EXERCICES À TRAITER:
1. Imprimez sans rien changer le passage du texte sur la France et l'Amérique qui s'ouvre sur les mots contenant « Le sens de la » et se ferme sur « donner à l’Amérique. ».
2. Répondez brièvement à ces questions sur le texte consacré à la France et à l'Amérique :
(a) Quel don le climat de France fait-il chaque jour à la race française ?
(b) Depuis combien de temps le progrès égalitaire s'accomplit-il en France ?
(c) Vers quel pays les yeux se tourneront-ils d'eux-mêmes ?

TEXTE FOURNI:
►

On connaît les maux issus de régimes différens : la monstrueuse inégalité des fortunes, l’enrichissement oisif de certaines classes ou de certains particuliers, bénéficiant sans équité et sans scrupule du travail des siècles, la disparition fatale de la petite propriété et de la petite culture, l’accumulation des pauvres dans les villes, l’encombrement des bureaux de bienfaisance, la division redoutable de la société en deux classes : trop riches, trop pauvres ; le luxe insolent des premiers, la violence irritée des seconds, et, finalement, les campagnes politiques qui jettent les uns à l’assaut des autres. Le progrès égalitaire accompli en France depuis plus d’un siècle n’a pas apporté de solutions définitives, mais il a diminué les souffrances et peut-être indiqué la voie.

Le sens de la mesure est un don que le climat de France fait, chaque jour, à la race française : la vie est naturellement équilibrée et pondérée sous son ciel indulgent. Cette leçon de modération et de discrétion, avec l’art de borner ses désirs et de tenir en bride ses ambitions, serait sans doute l’enseignement le plus précieux que la France pourrait donner à l’Amérique.

Les vastes territoires, les richesses inexploitées, l’effort nécessaire pour aborder de pareilles tâches, surtendent le corps et le cœur de l’homme. Muscles et nerfs claquent à ce régime. L’heure viendra bientôt où, en Amérique même, l’œuvre sera assez avancée pour que l’entreprise d’exploitation et d’enrichissement ne soit plus l’occupation principale d’une grande civilisation, où il paraîtra bon, utile, raisonnable de jouir de la vie après s’être assuré les moyens de vivre. Alors, les yeux se tourneront d’eux-mêmes vers la France.

◄

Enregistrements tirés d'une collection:
►

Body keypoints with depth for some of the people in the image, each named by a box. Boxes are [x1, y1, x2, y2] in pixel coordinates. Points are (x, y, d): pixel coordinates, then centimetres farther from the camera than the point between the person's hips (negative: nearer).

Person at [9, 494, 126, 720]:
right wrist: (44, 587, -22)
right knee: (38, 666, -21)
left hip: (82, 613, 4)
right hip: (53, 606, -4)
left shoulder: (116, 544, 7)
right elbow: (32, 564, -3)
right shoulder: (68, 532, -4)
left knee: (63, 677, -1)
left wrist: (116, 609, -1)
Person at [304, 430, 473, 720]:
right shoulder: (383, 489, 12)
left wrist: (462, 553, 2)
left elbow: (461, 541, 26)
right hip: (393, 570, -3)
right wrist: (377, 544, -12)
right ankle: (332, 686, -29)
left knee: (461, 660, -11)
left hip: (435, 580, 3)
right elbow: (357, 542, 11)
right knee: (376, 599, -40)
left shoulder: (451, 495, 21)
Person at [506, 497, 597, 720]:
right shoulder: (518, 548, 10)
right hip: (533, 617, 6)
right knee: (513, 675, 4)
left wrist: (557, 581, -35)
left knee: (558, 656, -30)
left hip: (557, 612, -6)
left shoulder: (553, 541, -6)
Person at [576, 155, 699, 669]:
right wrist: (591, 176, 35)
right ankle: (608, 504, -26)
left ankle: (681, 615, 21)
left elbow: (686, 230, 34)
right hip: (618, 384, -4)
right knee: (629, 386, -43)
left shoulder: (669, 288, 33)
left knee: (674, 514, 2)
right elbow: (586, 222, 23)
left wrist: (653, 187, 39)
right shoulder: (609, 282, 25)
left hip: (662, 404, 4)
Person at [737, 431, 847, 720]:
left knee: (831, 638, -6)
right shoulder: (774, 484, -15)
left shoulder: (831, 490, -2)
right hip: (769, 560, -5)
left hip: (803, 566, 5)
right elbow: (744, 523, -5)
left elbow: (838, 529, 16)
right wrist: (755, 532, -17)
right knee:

◄

RÉPONSES NUMÉROTÉES:
1.
Le sens de la mesure est un don que le climat de France fait, chaque jour, à la race française : la vie est naturellement équilibrée et pondérée sous son ciel indulgent. Cette leçon de modération et de discrétion, avec l’art de borner ses désirs et de tenir en bride ses ambitions, serait sans doute l’enseignement le plus précieux que la France pourrait donner à l’Amérique.

2.
(a) Le sens de la mesure.
(b) Depuis plus d'un siècle.
(c) Vers la France.